Die Entwicklung dahin muss der Zuschauer aber erahnen. Die Macher haben, möglicherweise aus Kostengründen, darauf verzichtet, den Ausbrauch der Infektion zu einem landesweiten Problem in adäquate Bilder zu fassen. Mehr oder weniger plötzlich erscheinen hunderte von Vampiren auf der Bildfläche. So ist V Wars zwar mit gut aussehenden Charakteren gefüllt, bleibt aber inhaltlich weitgehend leer. Deutlich besser inszeniert als geschrieben, ist die Serie hauptsächlich für Zuschauer gedacht, denen die Optik wichtiger ist als die Story.
Fazit:
Nett anzusehen ist V Wars in jedem Fall – und ordentlich Blut fließt in dieser Vampirserie auch. Damit sind die positiven Seiten der Serie aber auch schon erschöpft.
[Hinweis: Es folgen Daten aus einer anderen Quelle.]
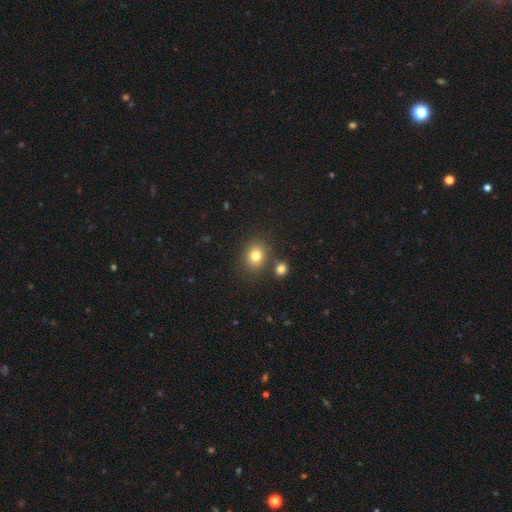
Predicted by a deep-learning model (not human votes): Smooth or featured? Predicted: smooth (p=0.79). How rounded? Predicted: round (p=0.66). Merging? Predicted: none (p=0.77).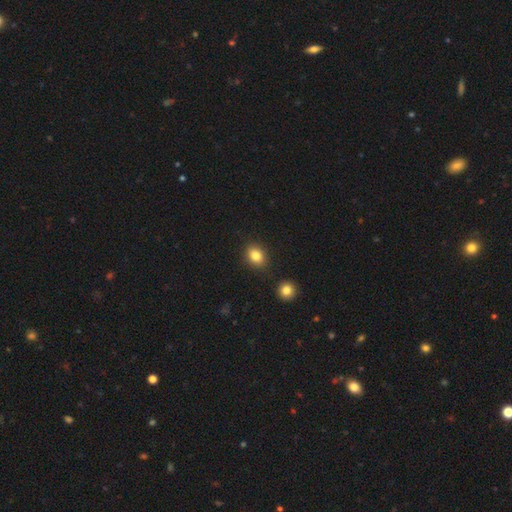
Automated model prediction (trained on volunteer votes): This appears to be a smooth galaxy with no disk features (84%) that is in between round and cigar-shaped (58%). Merging: none (86%).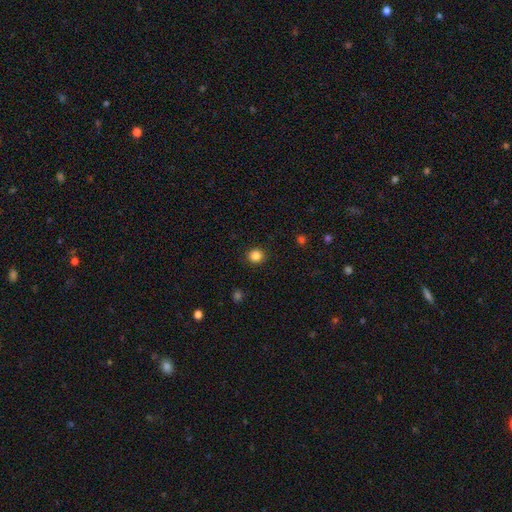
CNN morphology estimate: type=smooth (85%); roundness=round (90%); merging=none (92%).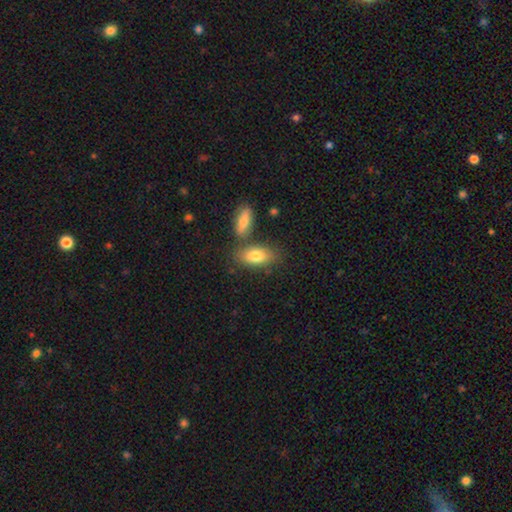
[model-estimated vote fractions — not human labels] smooth 79%, featured or disk 14%, star or artifact 7%. Down the decision tree: how rounded — in between (88%); merging — none (63%).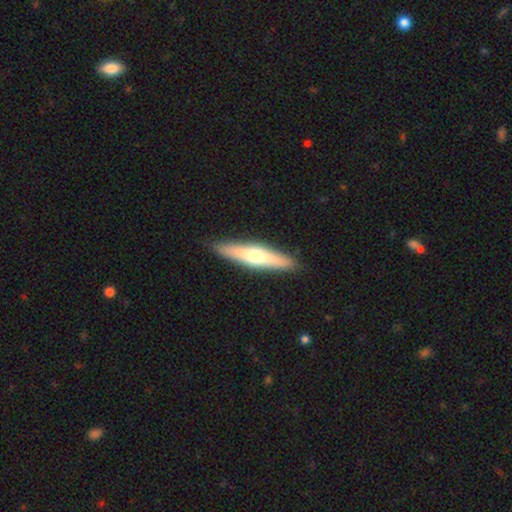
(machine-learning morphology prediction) Smooth or featured? smooth (48%)
Merging? none (90%)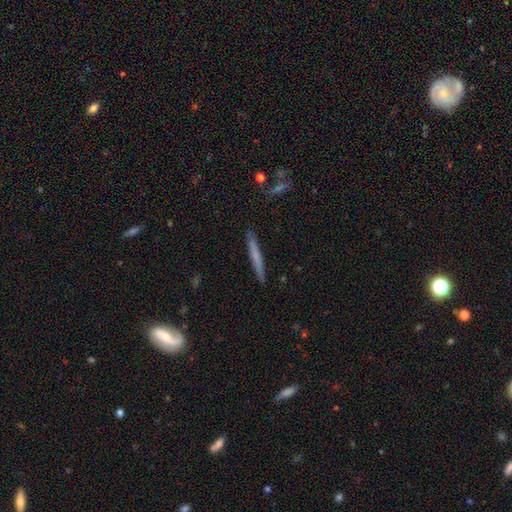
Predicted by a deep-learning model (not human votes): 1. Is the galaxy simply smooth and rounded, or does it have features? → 58% smooth, 36% featured or disk, 6% star or artifact.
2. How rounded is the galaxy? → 96% cigar-shaped, 2% in between, 1% round.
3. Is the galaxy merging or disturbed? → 90% none, 7% minor disturbance, 2% major disturbance, 1% merger.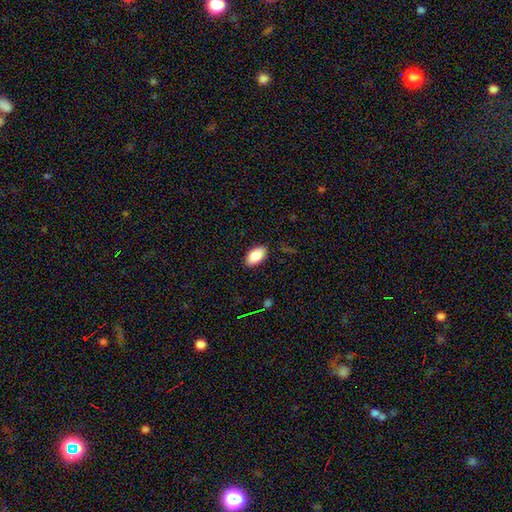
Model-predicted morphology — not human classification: smooth 88%, star or artifact 7%, featured or disk 5%. Down the decision tree: how rounded — in between (94%); merging — none (87%).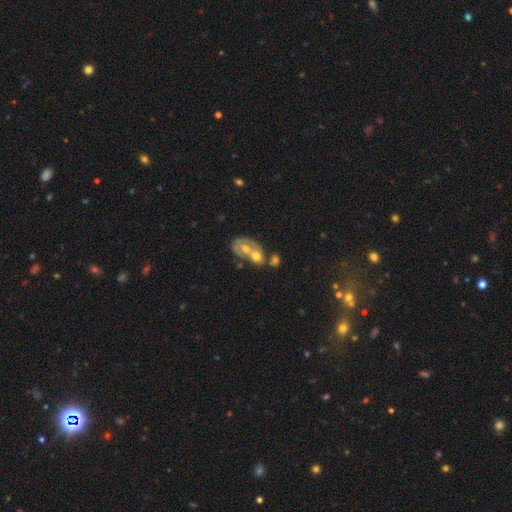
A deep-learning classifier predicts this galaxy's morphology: Smooth or featured? smooth (47%)
Merging? merger (70%)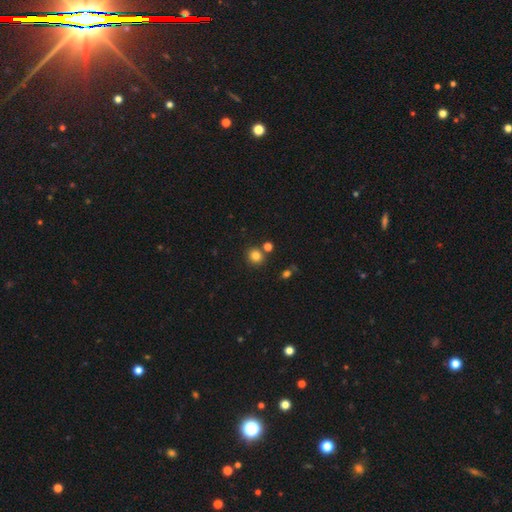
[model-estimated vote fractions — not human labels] A smooth galaxy with no disk features (81%) that is round (86%). Merging: none (77%).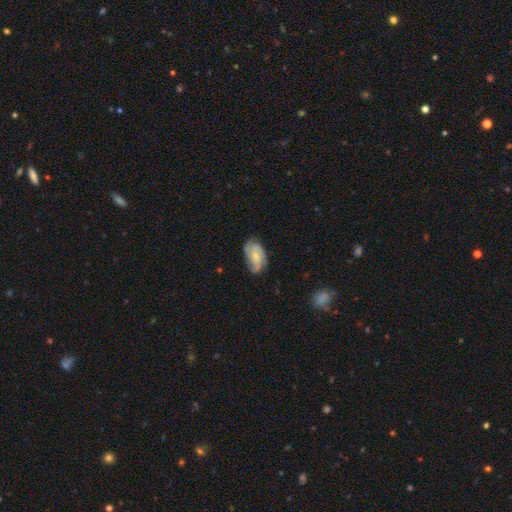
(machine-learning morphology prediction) Smooth or featured? featured or disk (57%)
Edge-on disk? no (96%)
Bar? no (62%)
Spiral arms? yes (86%)
Bulge size? small (57%)
Merging? none (62%)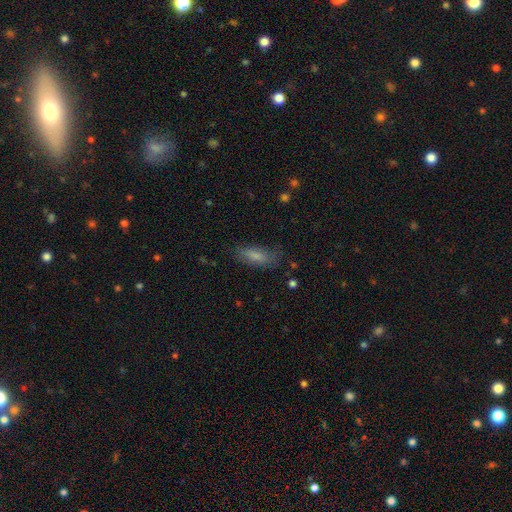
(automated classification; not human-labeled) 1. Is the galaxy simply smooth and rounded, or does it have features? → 80% smooth, 12% featured or disk, 8% star or artifact.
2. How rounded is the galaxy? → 65% in between, 32% cigar-shaped, 2% round.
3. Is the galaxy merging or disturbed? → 72% none, 20% minor disturbance, 6% major disturbance, 2% merger.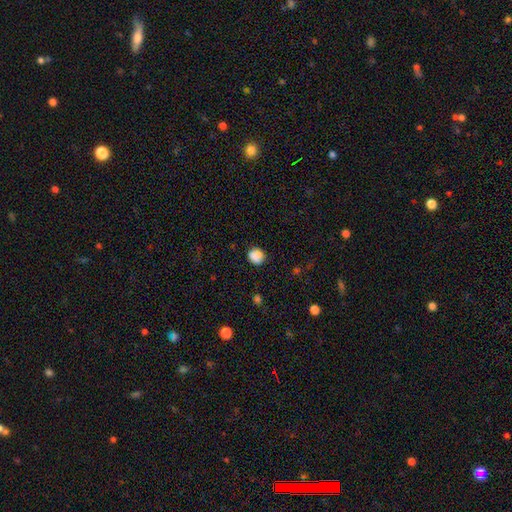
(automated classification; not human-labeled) Smooth or featured?
  - smooth: 84% *
  - star or artifact: 10%
  - featured or disk: 6%
How rounded?
  - round: 77% *
  - in between: 22%
  - cigar-shaped: 1%
Merging?
  - none: 76% *
  - minor disturbance: 17%
  - major disturbance: 4%
  - merger: 3%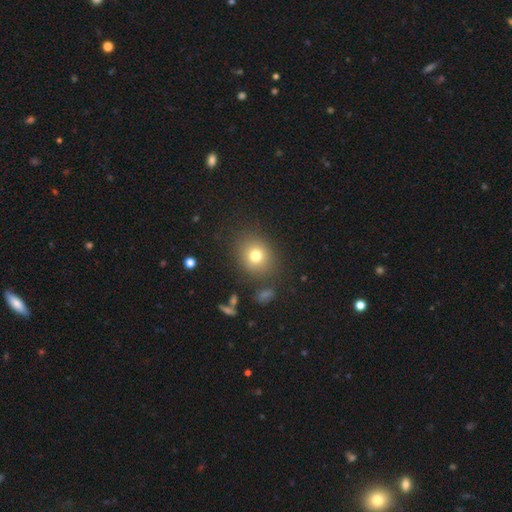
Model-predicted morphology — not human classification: The model was most divided on "how rounded": round: 74%, in between: 25%, cigar-shaped: 1%. More confident: merging — none (83%); smooth or featured — smooth (76%).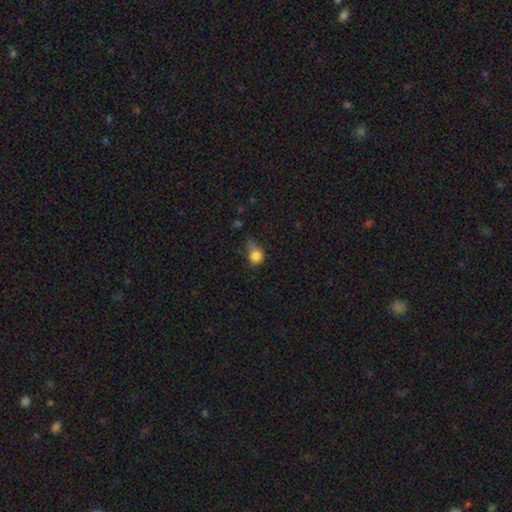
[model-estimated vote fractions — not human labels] smooth 82%, star or artifact 11%, featured or disk 7%. Down the decision tree: how rounded — round (73%); merging — none (38%).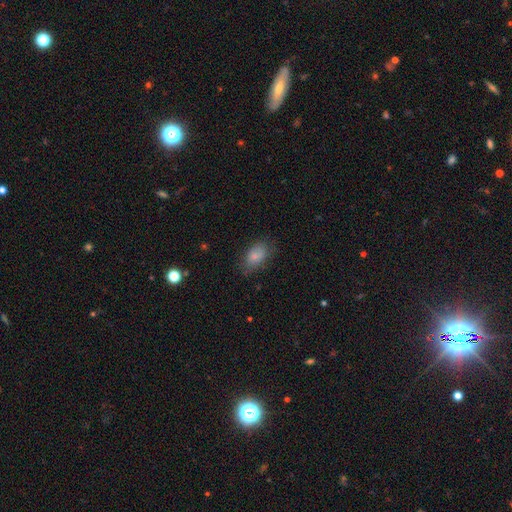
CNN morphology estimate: type=smooth (81%); roundness=in between (89%); merging=none (69%).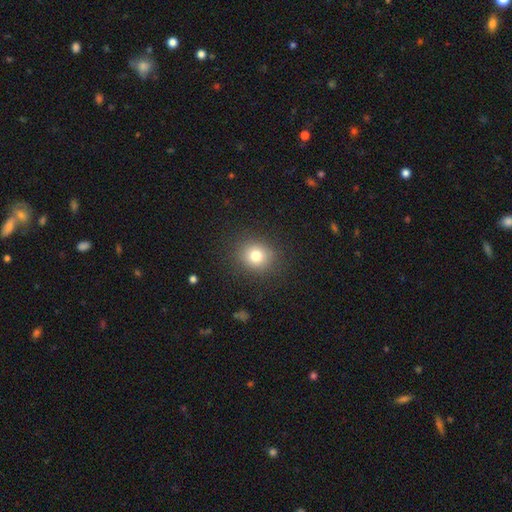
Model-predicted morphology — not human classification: A smooth galaxy with no disk features (79%) that is round (79%). Merging: none (87%).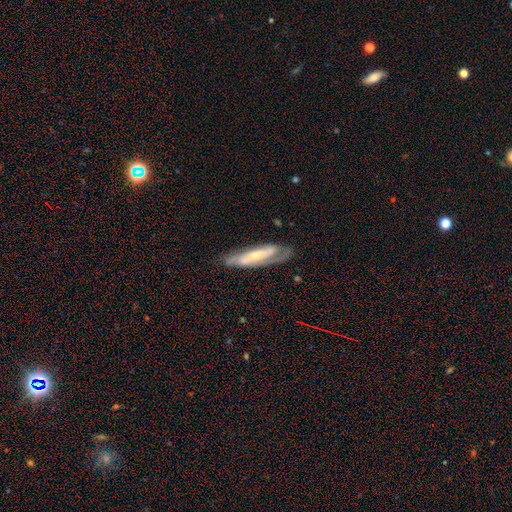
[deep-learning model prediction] Smooth or featured? Predicted: featured or disk (p=0.71). Edge-on disk? Predicted: no (p=0.70). Merging? Predicted: none (p=0.64).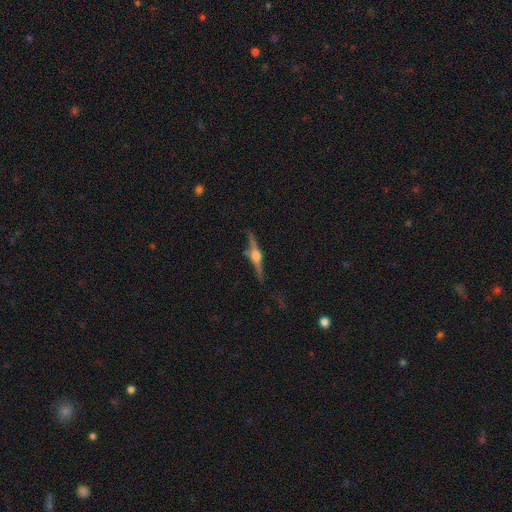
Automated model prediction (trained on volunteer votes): A featured or disk galaxy (83%) viewed edge-on (97%) with a rounded central bulge (94%).

Vote fractions:
- Smooth or featured? featured or disk: 83% / smooth: 10% / star or artifact: 6%
- Edge-on disk? yes: 97% / no: 3%
- Edge-on bulge? rounded: 94% / boxy: 4% / none: 2%
- Merging? none: 82% / minor disturbance: 12% / major disturbance: 3% / merger: 2%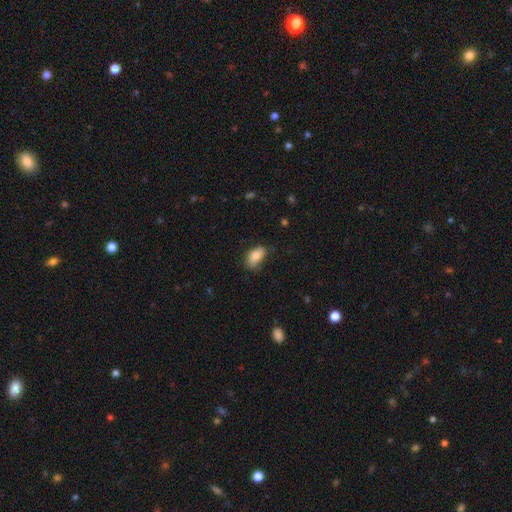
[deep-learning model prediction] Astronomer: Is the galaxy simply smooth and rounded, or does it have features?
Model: smooth — 83%.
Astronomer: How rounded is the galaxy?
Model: in between — 91%.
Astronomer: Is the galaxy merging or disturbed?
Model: none — 65%.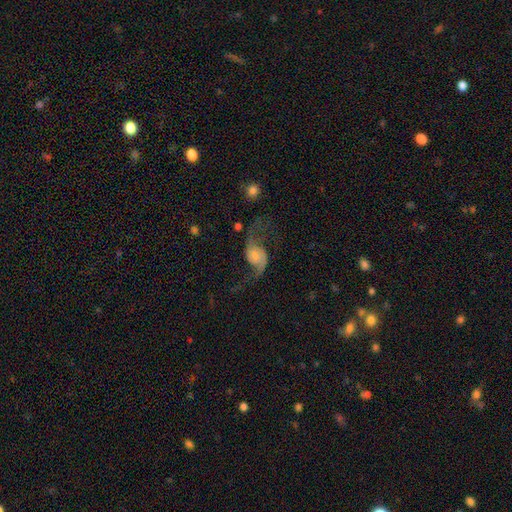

Der Spannungsaufbau ist kaum vorhanden, Logiklöcher gibt es auch reichlich. Und Grusel will in der gefälligen, aber sehr oberflächlichen Serie so gar nicht aufkommen. Als recht brutale Dark Fantasy-Action-Serie geht V Wars noch am ehesten durch, wer hier atmosphärischen Horror erwartet, wird aber enttäuscht.
V Wars startet am 5. Dezember 2019 bei Netflix.